Durch die von der Landesfachstelle ermöglichte bzw. initiierte Kommunikation auf diesen unterschiedlichen Ebenen erfolgt ein Wissenszuwachs durch Informationsweitergabe peer-to-peer wie auch ein Wissenstransfer durch das LaFaSt-Team bzw. externe Expert*innen. Im Gegensatz zur formellen Kommunikation im Berufsalltag mit ihren Zwängen und Hierarchien können hier ein Voneinander-Lernen im Austausch, eine Klärung von Positionen und die Herstellung von Transparenz erfolgen, Differenzen können ermittelt und ausgetragen werden, die Suche nach Konsens kann erfolgen.
Zentral sind hierbei
– die Ermöglichung von handlungsentlasteten und hierarchiefreien „Diskurs-Räumen“
– sowie der Charakter informeller Kommunikation
Handlungsentlastete und hierarchiefreie Kommunikation in Diskurs-Räumen
Voraussetzung und ein wesentlicher Aspekt dieses Konzepts der „Diskurs-Räume“ ist es, dass die Kommunikation innerhalb von handlungsentlasteten und hierarchiefreien Settings stattfindet, die zwar innerhalb des professionellen Kontextes angesiedelt, jedoch nicht Bestandteil des „Alltagsgeschäftes“ mit seinem Erfolgsdruck und seinen Handlungszwängen sind. Durch die Handlungsentlastung wird eine außeralltägliche Perspektive ermöglicht1, es ist erlaubt und erwünscht, auch mal „um die Ecke“ zu denken und sich auf Argumente und Gedankenexperimente einzulassen. Durch die Abwesenheit von Hierarchie- oder Konkurrenzstrukturen werden die Reflexion des eigenen professionellen Handelns, die Vertiefung von Themen, die Erweiterung der eigenen Perspektive, die Aufnahme von Anregungen sowie die Weitergabe von Erfahrungen – bis hin zum Transfer von „guter Praxis“ – in einer Weise ermöglicht, die in den üblichen professionellen Gremien meist zwangsläufig zu kurz kommen. Eine Bedingung ist dabei schließlich, dass die – in der Regel moderierte – Kommunikation in einem neutralen und geschützten Raum stattfindet.
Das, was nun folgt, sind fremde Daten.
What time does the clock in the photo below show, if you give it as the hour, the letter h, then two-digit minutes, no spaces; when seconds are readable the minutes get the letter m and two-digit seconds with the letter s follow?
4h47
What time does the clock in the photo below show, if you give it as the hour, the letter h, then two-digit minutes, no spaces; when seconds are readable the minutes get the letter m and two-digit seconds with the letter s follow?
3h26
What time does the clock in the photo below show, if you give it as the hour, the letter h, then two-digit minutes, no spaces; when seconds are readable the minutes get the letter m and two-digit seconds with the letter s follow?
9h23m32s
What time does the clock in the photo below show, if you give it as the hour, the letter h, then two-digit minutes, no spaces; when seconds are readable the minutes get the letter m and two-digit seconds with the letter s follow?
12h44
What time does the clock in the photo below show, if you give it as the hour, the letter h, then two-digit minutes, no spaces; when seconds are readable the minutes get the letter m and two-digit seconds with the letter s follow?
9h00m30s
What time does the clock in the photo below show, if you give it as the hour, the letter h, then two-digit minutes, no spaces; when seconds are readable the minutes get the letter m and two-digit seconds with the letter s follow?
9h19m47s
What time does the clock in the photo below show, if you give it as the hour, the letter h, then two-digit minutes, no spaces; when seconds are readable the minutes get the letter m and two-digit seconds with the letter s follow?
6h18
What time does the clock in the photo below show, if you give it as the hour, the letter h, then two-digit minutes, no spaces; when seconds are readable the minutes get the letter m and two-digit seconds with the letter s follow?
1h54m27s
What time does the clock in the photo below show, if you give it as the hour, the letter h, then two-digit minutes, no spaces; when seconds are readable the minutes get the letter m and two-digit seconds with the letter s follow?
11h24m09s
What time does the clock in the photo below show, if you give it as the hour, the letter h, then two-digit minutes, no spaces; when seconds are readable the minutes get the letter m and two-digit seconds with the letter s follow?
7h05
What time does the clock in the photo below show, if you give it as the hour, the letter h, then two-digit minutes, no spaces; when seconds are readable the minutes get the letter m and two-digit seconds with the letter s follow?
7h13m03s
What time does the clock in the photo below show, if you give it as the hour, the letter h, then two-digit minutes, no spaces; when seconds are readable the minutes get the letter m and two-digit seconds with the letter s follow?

Insbesondere das gezielte Zusammentreffen von Akteur*innen aus unterschiedlichen Arbeitsbereichen bzw. Funktionen im Migrationskontext (wie FSA/MSA, aber auch MBE/JMD u.a.), aus unterschiedlichen organisationalen Handlungsfeldern (freie, kommunale, private Träger, Ehrenamtliche) sowie aus verschiedenen Sozialräumen bzw. Regionen – also die Kommunikation mit Akteur*innen, mit denen man im „Alltagsgeschäft“ nicht oder eventuell nur zweckgebunden zur schnellen Entscheidungsfindung, sehr strukturiert und formalisiert in hierarchischen oder konkurrierenden Settings zusammentrifft – ermöglicht in diesem handlungsentlasteten und „geschützten“ Rahmen eine Erweiterung der Horizonte, eine Sensibilisierung für andere Perspektiven sowie den Zugewinn von Anregungen für das eigene Handlungsfeld.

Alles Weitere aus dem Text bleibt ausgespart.